Obama and the Five Eyes may yet succeed in ending Snowden revelations in the Guardian, the Washington Post, the New York Times, and maybe even in Germany’s Der Spiegel, as well as in squelching significant discussion in the US. But they are unlikely to stop O Globo.

[Note: I'm still reading the article -- an appropriate project for "o dia do trabalho" -- and may add more later. But I want to get this much posted.]

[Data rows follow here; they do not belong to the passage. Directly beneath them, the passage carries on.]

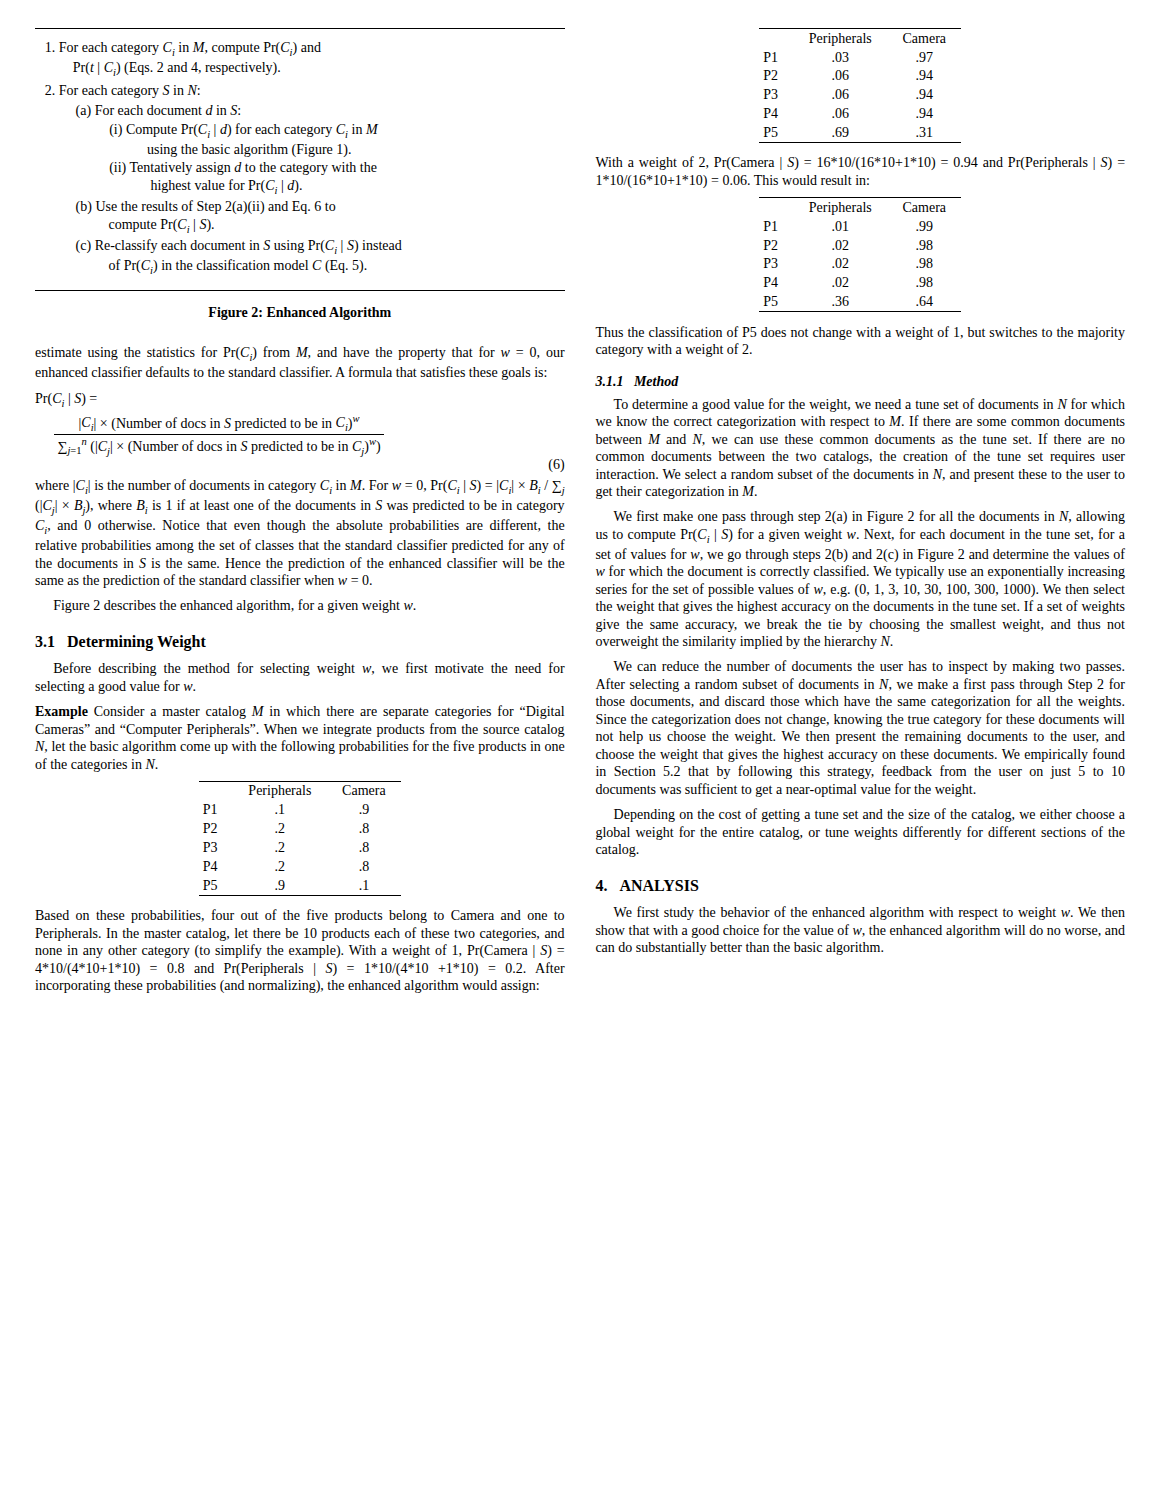For each category Ci in M, compute Pr(Ci) and
Pr(t | Ci) (Eqs. 2 and 4, respectively).
For each category S in N:
(a) For each document d in S:
(i) Compute Pr(Ci | d) for each category Ci in M
using the basic algorithm (Figure 1).
(ii) Tentatively assign d to the category with the
highest value for Pr(Ci | d).
(b) Use the results of Step 2(a)(ii) and Eq. 6 to
compute Pr(Ci | S).
(c) Re-classify each document in S using Pr(Ci | S) instead
of Pr(Ci) in the classification model C (Eq. 5).
Figure 2: Enhanced Algorithm
estimate using the statistics for Pr(Ci) from M, and have the property that for w = 0, our enhanced classifier defaults to the standard classifier. A formula that satisfies these goals is:
Pr(Ci | S) = |Ci| × (Number of docs in S predicted to be in Ci)w ∑j=1n (|Cj| × (Number of docs in S predicted to be in Cj)w) (6)
where |Ci| is the number of documents in category Ci in M. For w = 0, Pr(Ci | S) = |Ci| × Bi / ∑j (|Cj| × Bj), where Bi is 1 if at least one of the documents in S was predicted to be in category Ci, and 0 otherwise. Notice that even though the absolute probabilities are different, the relative probabilities among the set of classes that the standard classifier predicted for any of the documents in S is the same. Hence the prediction of the enhanced classifier will be the same as the prediction of the standard classifier when w = 0.
Figure 2 describes the enhanced algorithm, for a given weight w.
3.1 Determining Weight
Before describing the method for selecting weight w, we first motivate the need for selecting a good value for w.
Example Consider a master catalog M in which there are separate categories for “Digital Cameras” and “Computer Peripherals”. When we integrate products from the source catalog N, let the basic algorithm come up with the following probabilities for the five products in one of the categories in N.
| | Peripherals | Camera |
| --- | --- | --- |
| P1 | .1 | .9 |
| P2 | .2 | .8 |
| P3 | .2 | .8 |
| P4 | .2 | .8 |
| P5 | .9 | .1 |
Based on these probabilities, four out of the five products belong to Camera and one to Peripherals. In the master catalog, let there be 10 products each of these two categories, and none in any other category (to simplify the example). With a weight of 1, Pr(Camera | S) = 4*10/(4*10+1*10) = 0.8 and Pr(Peripherals | S) = 1*10/(4*10 +1*10) = 0.2. After incorporating these probabilities (and normalizing), the enhanced algorithm would assign:
| | Peripherals | Camera |
| --- | --- | --- |
| P1 | .03 | .97 |
| P2 | .06 | .94 |
| P3 | .06 | .94 |
| P4 | .06 | .94 |
| P5 | .69 | .31 |
With a weight of 2, Pr(Camera | S) = 16*10/(16*10+1*10) = 0.94 and Pr(Peripherals | S) = 1*10/(16*10+1*10) = 0.06. This would result in:
| | Peripherals | Camera |
| --- | --- | --- |
| P1 | .01 | .99 |
| P2 | .02 | .98 |
| P3 | .02 | .98 |
| P4 | .02 | .98 |
| P5 | .36 | .64 |
Thus the classification of P5 does not change with a weight of 1, but switches to the majority category with a weight of 2.
3.1.1 Method
To determine a good value for the weight, we need a tune set of documents in N for which we know the correct categorization with respect to M. If there are some common documents between M and N, we can use these common documents as the tune set. If there are no common documents between the two catalogs, the creation of the tune set requires user interaction. We select a random subset of the documents in N, and present these to the user to get their categorization in M.
We first make one pass through step 2(a) in Figure 2 for all the documents in N, allowing us to compute Pr(Ci | S) for a given weight w. Next, for each document in the tune set, for a set of values for w, we go through steps 2(b) and 2(c) in Figure 2 and determine the values of w for which the document is correctly classified. We typically use an exponentially increasing series for the set of possible values of w, e.g. (0, 1, 3, 10, 30, 100, 300, 1000). We then select the weight that gives the highest accuracy on the documents in the tune set. If a set of weights give the same accuracy, we break the tie by choosing the smallest weight, and thus not overweight the similarity implied by the hierarchy N.
We can reduce the number of documents the user has to inspect by making two passes. After selecting a random subset of documents in N, we make a first pass through Step 2 for those documents, and discard those which have the same categorization for all the weights. Since the categorization does not change, knowing the true category for these documents will not help us choose the weight. We then present the remaining documents to the user, and choose the weight that gives the highest accuracy on these documents. We empirically found in Section 5.2 that by following this strategy, feedback from the user on just 5 to 10 documents was sufficient to get a near-optimal value for the weight.
Depending on the cost of getting a tune set and the size of the catalog, we either choose a global weight for the entire catalog, or tune weights differently for different sections of the catalog.
4. ANALYSIS
We first study the behavior of the enhanced algorithm with respect to weight w. We then show that with a good choice for the value of w, the enhanced algorithm will do no worse, and can do substantially better than the basic algorithm.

Added 11:30 Eastern: The article also gives some technical details (naming the programs that are involved in the surveillance). It says that according to Greenwald’s interpretation the goal in the Brazilian case is to identify just who are Rousseff’s confidantes. It includes a statement against the surveillance after consulting with Rousseff on the part of Brazil’s Interior Minister Eduardo Cardozo, who, however, says they will wait until the allegation is confirmed before deciding on a course of action.

But I still have more to read.

Added 12:15 PM Eastern: The article cites two more Snowden-Greenwald documents. The first of these describes a power-point presentation entitled “identifying challenges for the future,” also meant to be seen only by the Five Eyes, which asks whether a number of countries including Brazil and Mexico are likely to be “friends, enemies, or problems” during the period 2014-2019. It identifies Brazil and Turkey in particular as emerging nations that are capable of “creating regional stress.”

I’ll get to the last document in a while.

Added 12:55 PM Eastern. The last document reveals that there is a subdivision of NSA responsible for monitoring trade and military issues in countries important to the US economy, so that the US considers “strategic partners,” including Brazil, Mexico, Japan, Belgium, France, Germany, Italy and Spain.

The article concludes by saying that the embassies of the US and Mexico declined comment on the story, and observing that Rousseff is scheduled to meet with Obama in the US in October.

Corrections 8:15 PM Eastern: The documents have no specific examples for Rousseff, but do for Peña Nieto; Eduardo Cardozo is Brazil’s Justice Minister, not Interior Minister.